Plaid to DynamoDB with read-time categorization
I wanted a personal-finance dashboard that I owned end-to-end. Plaid on one end, DynamoDB on the other, one Lambda in between, and categorization rules that are applied at read time rather than baked into stored rows.
The shape
- One Lambda (
finances-to-dynamodb), Python 3.12, behind API Gateway v2 with a custom domain - One DynamoDB table (
finances), pay-per-request, PITR on - One EventBridge daily rule for the scheduled Plaid sync
- The Lambda handles both webhook (Plaid pushing updates) and HTTP (the dashboard reading data)
Single-table design:
PK = ITEM#<item_id> SK = META # access token, cursor
PK = ITEM#<item_id> SK = ACCT#<account_id> # account + balance
PK = ITEM#<item_id> SK = TXN#<YYYY-MM-DD>#<id> # transactions, date-sorted
PK = ITEM#<item_id> SK = TXNIDX#<txn_id> # reverse index for webhook
PK = RULES SK = RULE#<id> # categorization rules
The TXN#<YYYY-MM-DD>#<id> sort key gives me cheap date-range
queries per account. The TXNIDX# rows are there so Plaid's
removed webhook (which only sends the transaction ID, not the
date) can find the canonical row to delete.
Read-time categorization
This is the part I'm fondest of. Instead of stamping a category on each transaction when it lands, transactions store Plaid's category as-is, and a separate rules table is applied when the dashboard asks for a summary:
def build_summary(txns, rules):
out = defaultdict(float)
for t in txns:
cat = apply_rules(t, rules) or t["personal_finance_category"]["primary"]
out[cat] += t["amount"]
return out
def apply_rules(txn, rules):
for r in rules:
field = txn.get(r["match_field"], "") or ""
if r["match_type"] == "contains" and r["pattern"].lower() in field.lower():
return r["category"]
# exact / regex variants similarly
return None
The dashboard UI is built around this. Click any transaction's name, the modal suggests the longest word as a pattern and pre-fills a "make a rule" form. Save the rule — the next page load shows the entire history reshaped by it. Zero data migration. No batch job. No "wait, why doesn't this old transaction reflect the new rule" surprise.

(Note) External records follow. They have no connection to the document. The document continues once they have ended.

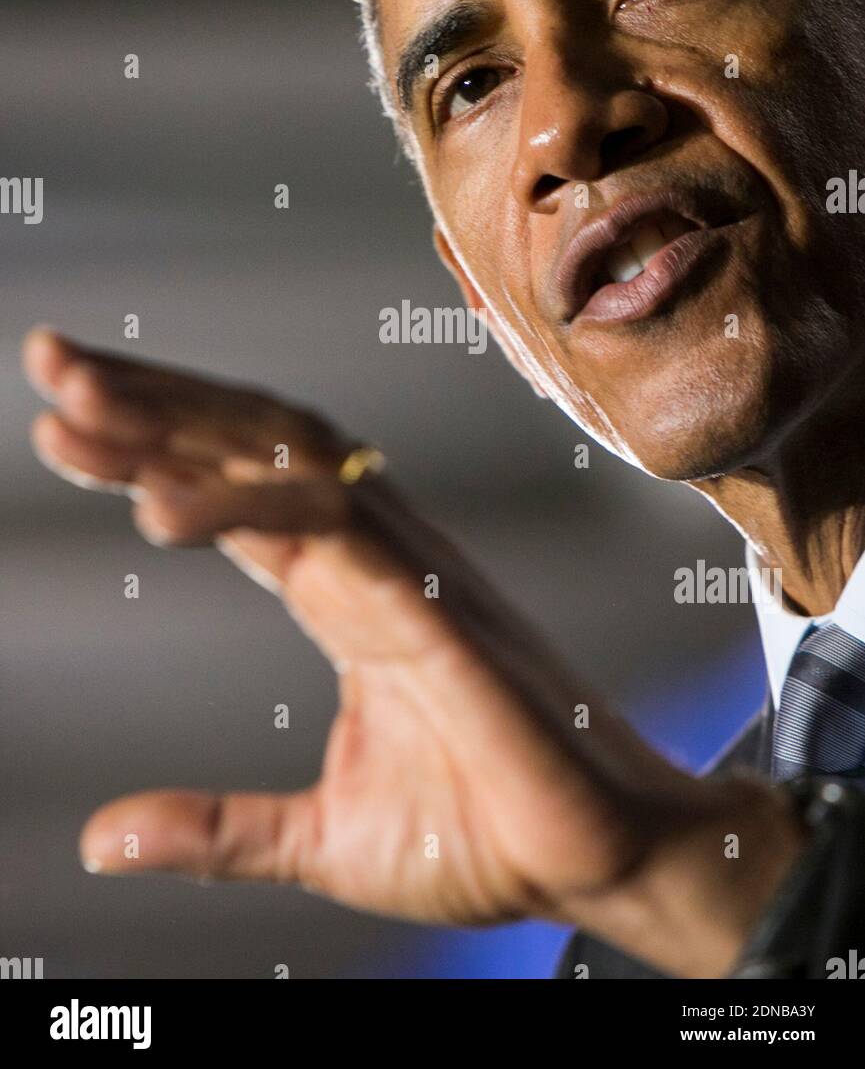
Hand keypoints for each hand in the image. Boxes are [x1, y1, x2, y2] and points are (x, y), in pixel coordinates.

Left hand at [22, 326, 805, 973]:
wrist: (597, 862)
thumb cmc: (484, 835)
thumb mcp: (319, 839)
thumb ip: (217, 828)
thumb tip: (103, 838)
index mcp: (344, 593)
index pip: (233, 491)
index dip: (150, 450)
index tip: (60, 425)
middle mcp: (369, 559)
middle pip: (250, 445)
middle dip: (149, 400)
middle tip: (51, 360)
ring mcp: (404, 570)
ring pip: (284, 459)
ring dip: (181, 424)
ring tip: (78, 407)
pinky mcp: (436, 606)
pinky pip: (335, 529)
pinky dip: (248, 508)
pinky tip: (163, 513)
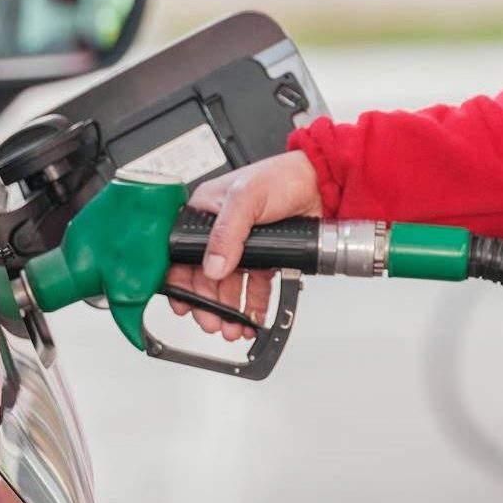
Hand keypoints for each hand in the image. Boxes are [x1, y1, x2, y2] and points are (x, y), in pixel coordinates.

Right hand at [167, 151, 321, 338]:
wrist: (322, 183)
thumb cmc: (282, 175)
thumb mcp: (246, 197)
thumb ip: (227, 232)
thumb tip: (212, 266)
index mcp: (204, 211)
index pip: (182, 252)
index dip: (181, 280)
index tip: (184, 304)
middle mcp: (220, 231)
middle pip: (205, 276)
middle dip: (207, 303)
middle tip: (212, 322)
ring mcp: (242, 245)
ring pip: (228, 285)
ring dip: (228, 309)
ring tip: (232, 327)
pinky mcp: (265, 256)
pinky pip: (253, 286)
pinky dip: (252, 304)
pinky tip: (252, 318)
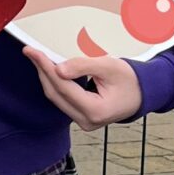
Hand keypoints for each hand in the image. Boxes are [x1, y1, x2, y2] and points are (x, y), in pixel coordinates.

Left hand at [25, 46, 143, 128]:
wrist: (143, 94)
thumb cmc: (130, 79)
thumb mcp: (109, 66)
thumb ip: (83, 66)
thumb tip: (58, 69)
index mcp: (95, 111)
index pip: (62, 87)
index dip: (45, 68)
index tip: (33, 52)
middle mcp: (86, 121)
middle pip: (56, 94)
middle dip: (42, 71)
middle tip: (30, 52)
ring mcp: (83, 122)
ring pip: (56, 98)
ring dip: (46, 77)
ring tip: (37, 58)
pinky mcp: (81, 118)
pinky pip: (62, 100)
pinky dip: (55, 84)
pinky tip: (49, 70)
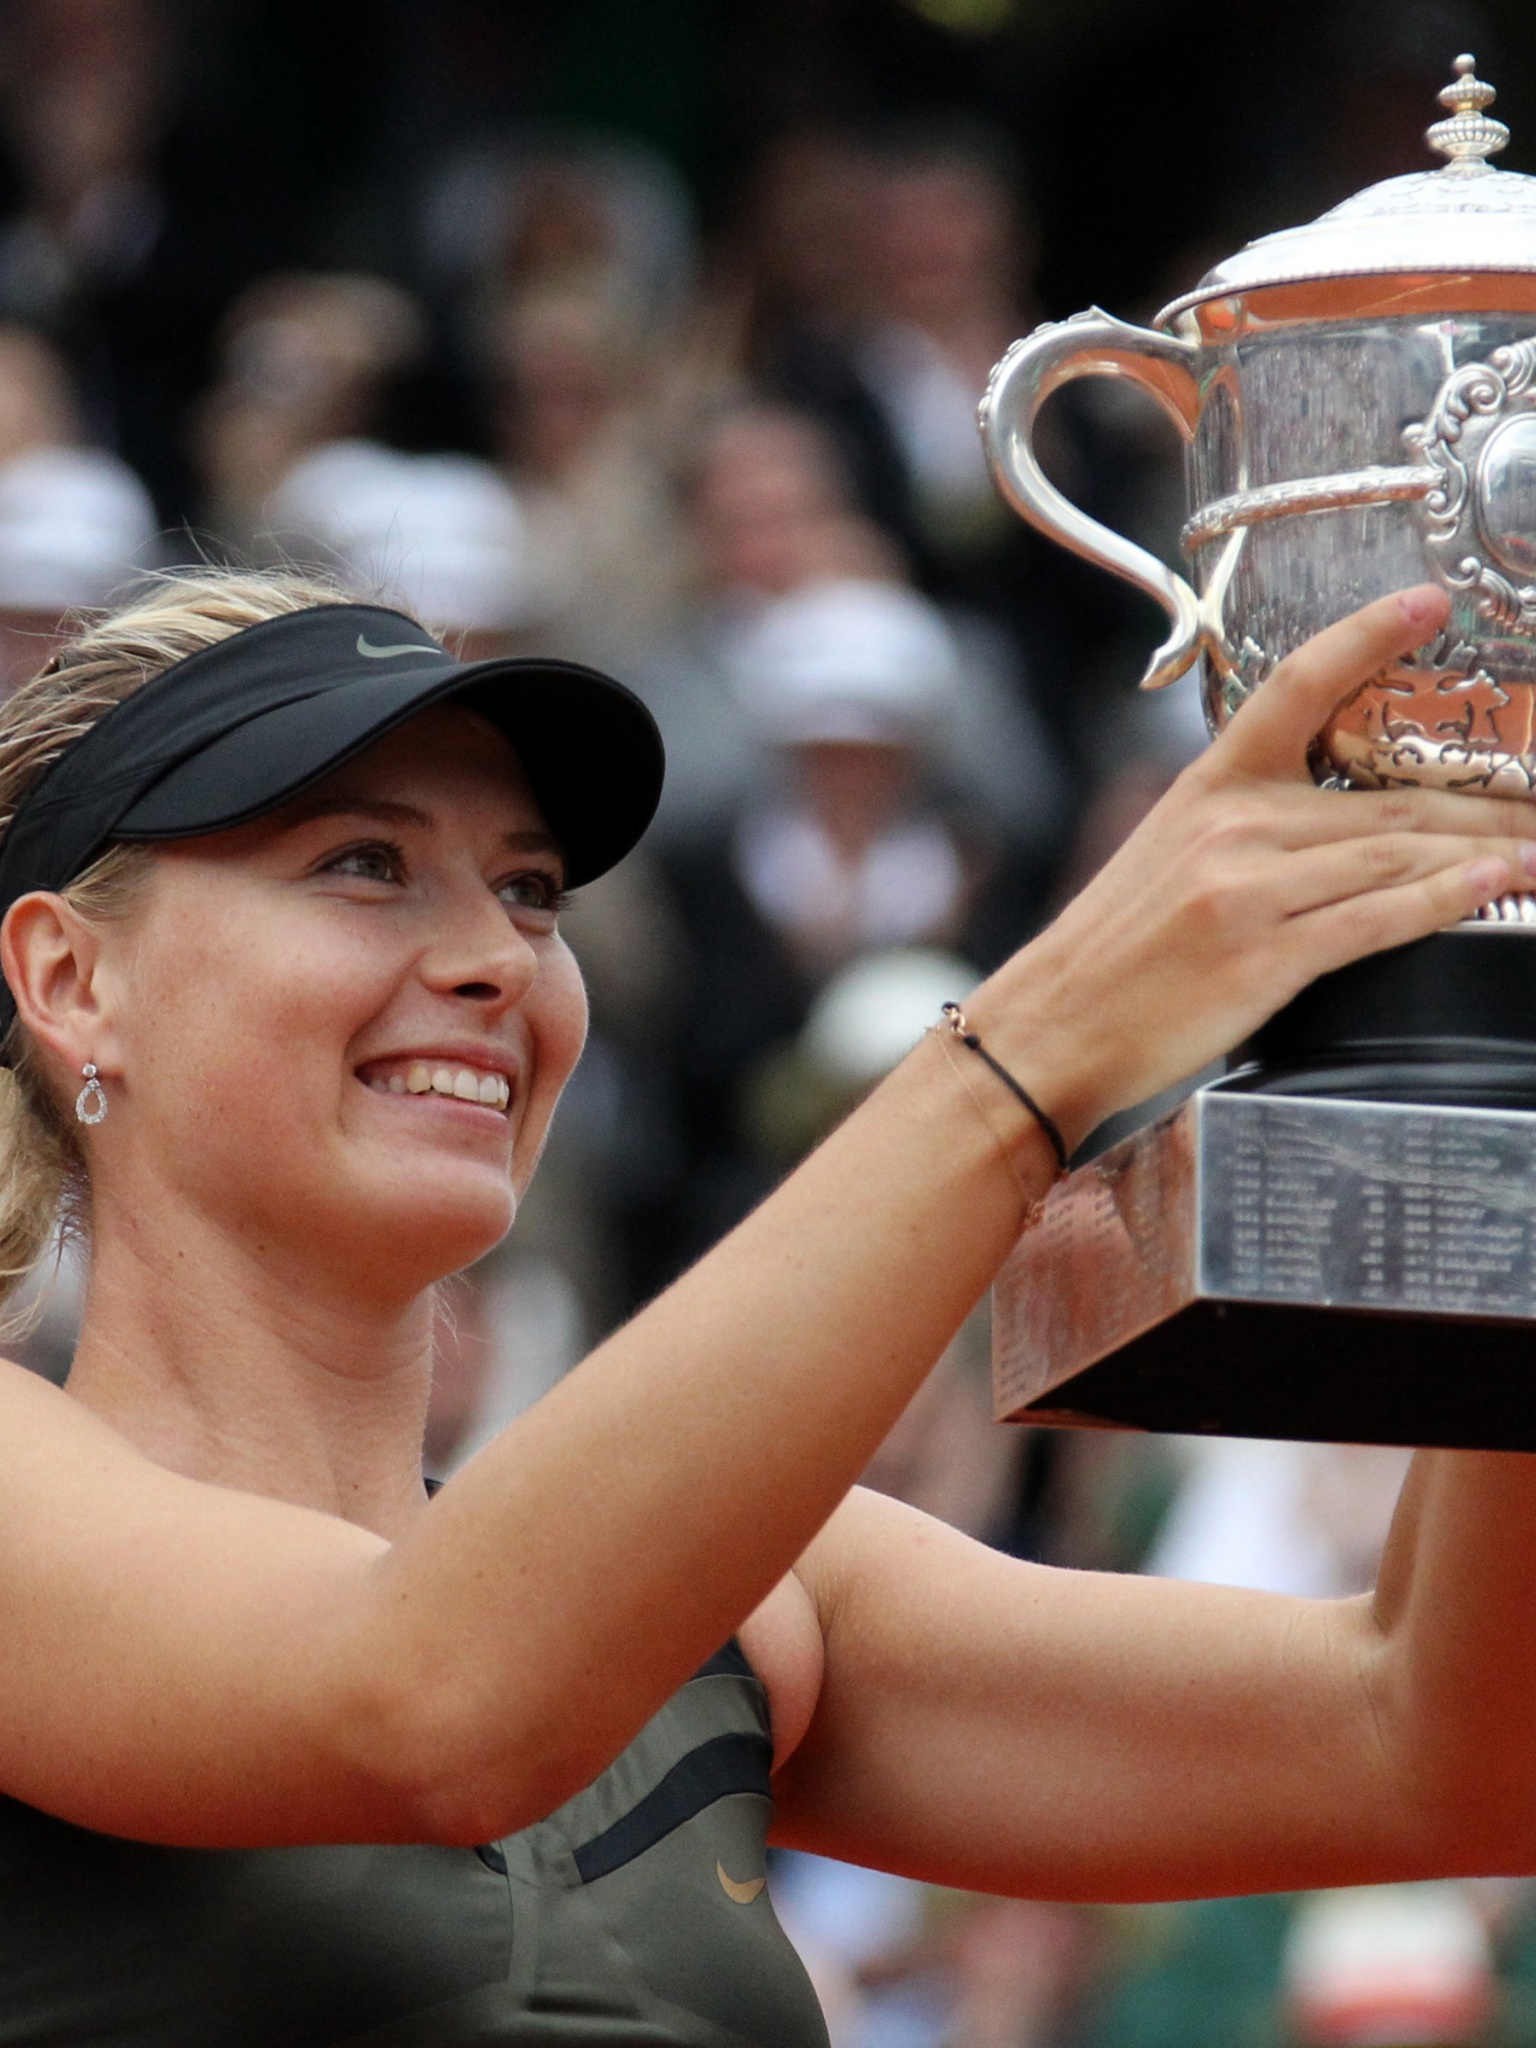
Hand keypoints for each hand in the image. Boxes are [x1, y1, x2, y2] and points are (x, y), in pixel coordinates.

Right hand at [978, 587, 1535, 1146]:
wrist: (1053, 1027)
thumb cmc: (1113, 954)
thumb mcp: (1166, 857)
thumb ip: (1246, 828)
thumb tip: (1341, 824)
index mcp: (1207, 788)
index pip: (1295, 688)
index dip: (1367, 637)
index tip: (1428, 605)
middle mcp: (1233, 827)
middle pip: (1388, 796)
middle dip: (1487, 800)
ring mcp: (1248, 890)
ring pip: (1396, 852)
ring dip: (1489, 850)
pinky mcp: (1264, 956)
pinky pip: (1377, 918)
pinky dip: (1448, 899)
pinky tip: (1496, 885)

For example, my mortgage payment lands under LOAN_PAYMENTS per
Plaid's default categorization. I added a single rule —
name contains "tfs" → MORTGAGE — and $2,250/month immediately moved
to its own bucket across the entire history.
The income bug
Plaid's personal_finance_category.primary == "INCOME" is the
ground truth for paychecks. But my "income" total kept reading high
because I'd been counting two other things as income:
- Loan disbursements (paycheck advances, instant-loan products).
These show up as positive transactions but they're really
transfers — money I owe back. Belongs in a
TRANSFERSbucket, not income. - Refunds (negative non-INCOME transactions). These were inflating income too. They should net against spend in their original category.
Fix in build_summary: only count Plaid's INCOME primary as true
income. Bucket loan disbursements under LOAN_DISBURSEMENTS /
transfers. Let refunds reduce spend where they came from.
April income went from a reported $3,777 to the actual $2,164. The difference (~$1,613) was ~$1,161 in loan advances plus ~$452 in refunds. The bigger number had looked plausible enough that I hadn't caught it for a while. The smaller number is right.
The API Gateway v2 cookies trap
The dashboard authenticates through a single-sign-on flow with my
homelab assistant. After SSO callback set the session cookie,
/api/summary kept returning 401, the JS would redirect back to
SSO, lather, rinse, redirect loop.
Root cause: API Gateway v2 payload format 2.0 puts cookies in
event["cookies"] (a list of name=value strings), not in
headers["cookie"]. My code only looked at the headers, so the
session cookie set by /sso/callback was invisible to
/api/summary on the very next request.
Fix:
cookies_array = event.get("cookies") or []
if cookies_array:
existing = headers.get("cookie", "")
joined = "; ".join(cookies_array)
headers["cookie"] = f"{existing}; {joined}" if existing else joined
This trap will hit anything else I run on API Gateway v2 with cookie auth. Now it's in my "things that bite" list.
What I'd do differently
Read-time categorization is the right default. The temptation to "just stamp the category at write time" is strong — it feels more efficient — but the moment you want to change a rule, you've got a data migration. Doing it at read time costs you a few extra milliseconds per query and buys you a zero-friction way to reshape your history any time you want.